4. More suitable for file indexing system;


b* Tree

is a variant of B + tree in which the non-root and non-leaf nodes of the B + tree are added to the pointer of the brother;


b* Tree defines the number of non-leaf node keywords at least (2/3) *m, that is, the minimum usage of the block is 2/3 (instead of the B + Tree 1/2);
B + Tree Division: When a node is full, a new node is allocated, and 1/2 of the original node is copied to the new node, and the pointer to the new node is added to the parent node, and the division of the tree is affected only by the original node and the parent node, without affecting the sibling node, so it does not need to point to the brother's pointer

b*: When a node is full, if its next sibling node is not full, then move part of the data to the sibling node, insert the keyword at the original node, and finally modify the keyword of the sibling node in the parent node (because the sibling node's keyword range has changed); If the brothers are full, The new node is added between the original node and the sibling node, and each copy 1/3 of the data to the new node, and finally the pointer of the new node is added to the parent node;

Therefore, the probability of allocating new nodes to b* tree is lower than that of B + tree, and the space utilization rate is higher.

B-Tree Detailed

Contact Us

The content source of this page is from Internet, which doesn't represent Alibaba Cloud's opinion; products and services mentioned on that page don't have any relationship with Alibaba Cloud. If the content of the page makes you feel confusing, please write us an email, we will handle the problem within 5 days after receiving your email.

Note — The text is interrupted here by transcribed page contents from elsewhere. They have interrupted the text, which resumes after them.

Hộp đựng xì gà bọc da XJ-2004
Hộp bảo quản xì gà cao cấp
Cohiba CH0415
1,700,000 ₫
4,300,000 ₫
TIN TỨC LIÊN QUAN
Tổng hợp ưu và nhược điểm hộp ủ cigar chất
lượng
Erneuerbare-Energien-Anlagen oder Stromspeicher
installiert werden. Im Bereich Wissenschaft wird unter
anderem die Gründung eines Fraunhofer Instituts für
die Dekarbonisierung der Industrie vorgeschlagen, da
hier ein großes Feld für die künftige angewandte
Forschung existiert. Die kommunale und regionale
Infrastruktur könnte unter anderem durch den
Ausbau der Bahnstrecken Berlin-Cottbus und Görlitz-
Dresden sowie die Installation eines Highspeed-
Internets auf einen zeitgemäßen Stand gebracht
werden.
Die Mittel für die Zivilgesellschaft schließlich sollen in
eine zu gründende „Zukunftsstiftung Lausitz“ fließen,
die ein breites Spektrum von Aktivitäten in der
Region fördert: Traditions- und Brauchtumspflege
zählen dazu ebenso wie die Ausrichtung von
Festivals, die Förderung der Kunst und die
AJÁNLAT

If you find any instances of plagiarism from the community, please send an email to: info-contact@alibabacloud.com and provide relevant evidence. A staff member will contact you within 5 working days.

A Free Trial That Lets You Build Big!

Start building with 50+ products and up to 12 months usage for Elastic Compute Service

  • Sales Support

    1 on 1 presale consultation

  • After-Sales Support

    24/7 Technical Support 6 Free Tickets per Quarter Faster Response

  • Alibaba Cloud offers highly flexible support services tailored to meet your exact needs.